──────── Study text

Why Developers Use More AI but Trust It Less

Why Developers Use More AI but Trust It Less

Our SaaS and Software expert, Vijay Raina, is a specialist in enterprise SaaS technology and tools who provides thought-leadership in software design and architecture. We’re sitting down with him to unpack a perplexing trend highlighted in Stack Overflow’s recent developer survey: while AI tool adoption is soaring, developer trust in those same tools is in a freefall. This isn’t just a statistical curiosity; it’s a critical issue that impacts productivity, innovation, and the very future of software development. Vijay is here to help us understand the psychology behind this gap and explore how organizations can bridge it.

Recent surveys show a curious trend: while developer AI tool usage is soaring past 80%, trust in these tools has fallen below 30%. What do you see as the primary drivers of this growing gap, and what does it reveal about the current developer mindset?

It’s a fascinating and counterintuitive situation, isn’t it? We saw usage jump to over 84%, yet trust simultaneously plummeted to just 29%, which is a sharp 11-point drop from the previous year. You’d normally expect familiarity to breed confidence, but here we’re seeing the opposite. I believe this reveals something profound about the professional integrity of developers. They aren’t being resistant to change for the sake of it; they are applying the rigorous skepticism they’ve been trained for. They’re seeing the output, they’re using the tools, and they’re noticing every inconsistency, every failure, and every instance where the AI falls short of the high standards they hold for their own work. This gap isn’t a sign of Luddism; it’s a reflection of a culture that deeply values quality, security, and maintainability, and is rightly questioning whether this new paradigm can meet that bar.

Software engineers are trained for predictable, deterministic outcomes. Given that AI tools operate probabilistically, how does this fundamental difference create cognitive friction? Please share a few examples of how this manifests in a developer’s daily workflow and what mental shifts are required to adapt.

This is the absolute core of the friction. A developer’s entire world is built on determinism. You write a function, you test it, and you expect the same input to produce the same output, every single time. There’s a deep professional satisfaction in that predictability—it’s what makes it engineering rather than what I call “software hoping-for-the-best.” Then, AI enters the picture. It’s fundamentally probabilistic. You can ask it the same question twice and get two different, potentially correct, but structurally distinct answers. For a developer, this feels jarring and unreliable. In a daily workflow, this means you can’t just blindly accept a generated code snippet; you’re constantly second-guessing if a slightly different prompt would have yielded a more elegant or efficient solution. The mental shift required is enormous. It involves letting go of the need for a single “right” answer and learning to see the AI’s output as a distribution of possibilities that you, the engineer, must then evaluate and refine.

AI tools can generate plausible-looking but flawed code, creating a “discernment burden” for developers. How does this need for constant verification impact productivity promises? Can you walk me through a few practical workflows teams can implement to catch these “hallucinations” without slowing development?

────────────────

Required actions
**1)** Do the following statements agree with the interview on developer trust in AI? Answer yes or no for each, quoting the words of the interview that decide it.
(a) Trust in AI tools dropped by 11 points compared with the previous year.
(b) Developers' skepticism is described as resistance to change for its own sake.
(c) AI tools are described as working deterministically.
**2)** Can you carry the interview on developer trust in AI further, picking up right after its final paragraph?

──────── Data provided

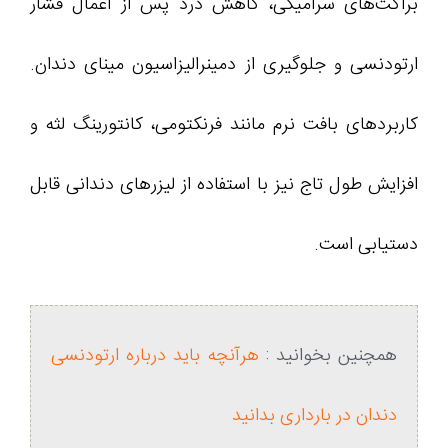
براکت‌های سرامیکی، کاهش درد پس از اعمال فشار
ارتودنسی و جلوگیری از دمینرالیزاسیون مینای دندان.
کاربردهای بافت نرم مانند فرنکتومی، کانتورینگ لثه و
افزایش طول تاج نیز با استفاده از لیزرهای دندانی قابل
دستیابی است.
همچنین بخوانید :
هرآنچه باید درباره ارتودنسی
دندان در بارداری بدانید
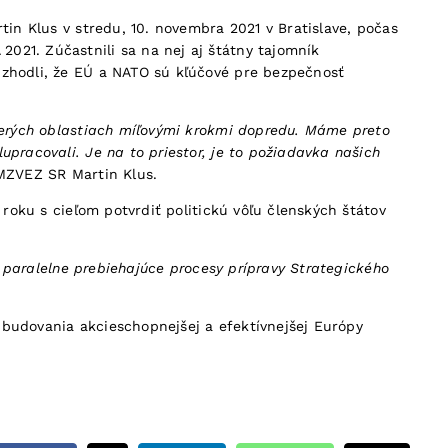
tin Klus v stredu, 10. novembra 2021 v Bratislave, počas
021. Zúčastnili sa na nej aj štátny tajomník
 zhodli, že EÚ a NATO sú kľúčové pre bezpečnosť
acerých oblastiach míľovými krokmi dopredu. Máme preto
pracovali. Je na to priestor, je to požiadavka našich
MZVEZ SR Martin Klus.
 roku s cieľom potvrdiť politickú vôľu členských štátov
r paralelne prebiehajúce procesy prípravy Strategického
 budovania akcieschopnejšej a efektívnejšej Európy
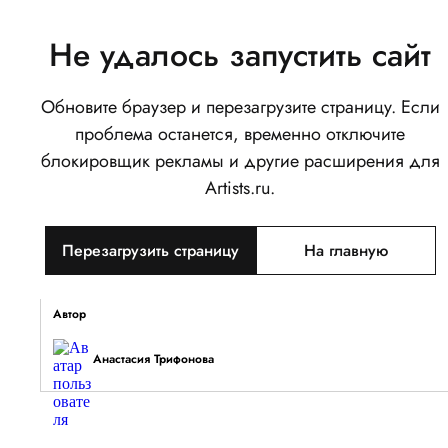
Не удалось запустить сайт
Обновите браузер и перезагрузите страницу. Если
Милые кости
проблема останется, временно отключите
0
блокировщик рекламы и другие расширения для
Написать
Поделиться
Artists.ru.
Тип объекта
Перезагрузить страницу
На главную
Изображение
Описание
Автор
Анастасия Трифонова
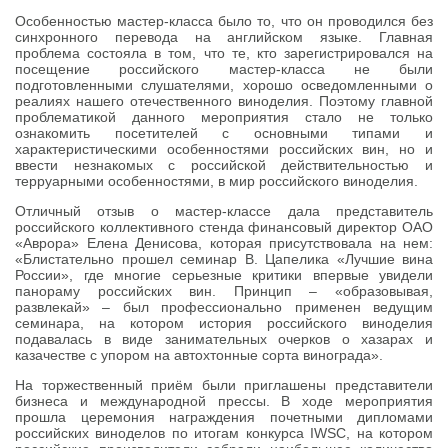
Особенностью мастер-класса было то, что он проводился без
синхронного перевода на английском языке. Главная
проблема состояла в том, что те, кто зарегистрировался на
посещение российского мастер-класса не были
подготовленными слушателями, хорошо осведомленными о
реалиях нашего отечественного виноделия. Поэтому главной
проблематикой данного мероприятия стало не только
ознакомить посетителей с основными типами и
характеристическими особенностями российских вин, но и
ввести незнакомых с российской действительностью и
терруарными особенностями, в мир российского виноделия.
Отличный отзыв о мастер-классе дала представитель
российского коллективного стенда финансовый директор ОАО
«Аврора» Елена Денисова, которая присутствовала на нем:
«Блистательно прошел семинар В. Цапелика «Лучшие вина
России», где многие серьезные критики впервые увидели
панораму российских вин. Принцип – «образовывая,
развлекай» – был профессионально применен ведущим
семинара, на котором история российского виноделия
подавалась в виде занимательных очерков о хазарах и
казачестве с упором на автохтонные сорта винограда».
На торжественный приём были приглашены представители
бизнеса и международной прессы. В ходе мероприятия
прошла церемония награждения почетными дипломами
российских виноделов по итогам конкурса IWSC, на котором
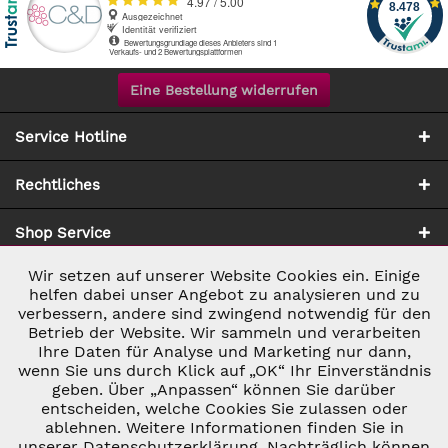
Eine Bestellung widerrufen
Service Hotline
Rechtliches
Shop Service
Wir setzen auf unserer Website Cookies ein. Einige
Aktiv
Notwendig
Zahlung & Versand
helfen dabei unser Angebot zu analysieren und zu
verbessern, andere sind zwingend notwendig für den
Betrieb der Website. Wir sammeln und verarbeiten
Inaktiv
Marketing
Ihre Daten für Analyse und Marketing nur dann,
wenn Sie uns durch Klick auf „OK“ Ihr Einverständnis
geben. Über „Anpassen“ können Sie darüber
Inaktiv
Tracking
entscheiden, welche Cookies Sie zulassen oder
ablehnen. Weitere Informationen finden Sie in
* ALLE PREISE INKL. GESETZL. UMSATZSTEUER ZZGL.
VERSANDKOSTEN
UND GGF. NACHNAHMEGEBÜHREN, WENN NICHT
unserer Datenschutzerklärung. Nachträglich können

────────────────

Answers given
**1)**
(a) Yes: "which is a sharp 11-point drop from the previous year"
(b) No: "They aren’t being resistant to change for the sake of it"
(c) No: "It’s fundamentally probabilistic."

**2)**
The “discernment burden” is where the promise of skyrocketing productivity hits a hard wall. AI can produce code that looks polished and correct at a glance, but is riddled with subtle flaws—we see references to deprecated methods, non-existent APIs, or even quiet security vulnerabilities. If a developer has to spend just as much time verifying and debugging the AI’s work as it would have taken to write it from scratch, the productivity gain evaporates. To counter this without grinding to a halt, teams need to adapt their workflows. One practical approach is to intensify testing requirements specifically for AI-assisted code, focusing on edge cases where probabilistic models often stumble. Another is to adapt the code review process itself. A reviewer should always be informed which parts of a commit were AI-generated, allowing them to apply a different, more critical lens. Finally, you can start by using AI for lower-stakes tasks like generating boilerplate code or documentation, building trust and verification skills before moving to more critical components.

A developer’s uncertainty in their own prompting skills can sometimes be misinterpreted as a lack of trust in the tool itself. How can organizations differentiate between a tool problem and a training problem? What specific, hands-on training initiatives have you seen effectively build both competence and confidence?

This is a really insightful point because the two issues are so intertwined. A developer might think, “This tool is giving me garbage,” when the real issue is that their prompt lacked the necessary context or clarity. Organizations can start to differentiate this by tracking metrics beyond just usage. Are developers getting stuck? Is there a high rate of AI-generated code being discarded? These can be signals of a skills gap. To build both competence and confidence, generic training isn’t enough. I’ve seen great success with hands-on, domain-specific workshops where engineers work on real-world problems using the AI tools. Bringing in guest speakers who are expert prompters or setting up internal mentorship programs can be incredibly effective. The goal is to create a safe space for learning and to reframe prompting as a core engineering skill that, like any other, must be practiced and perfected. When a developer feels that uncertainty about their own ability fade, their trust in the tool’s potential naturally grows.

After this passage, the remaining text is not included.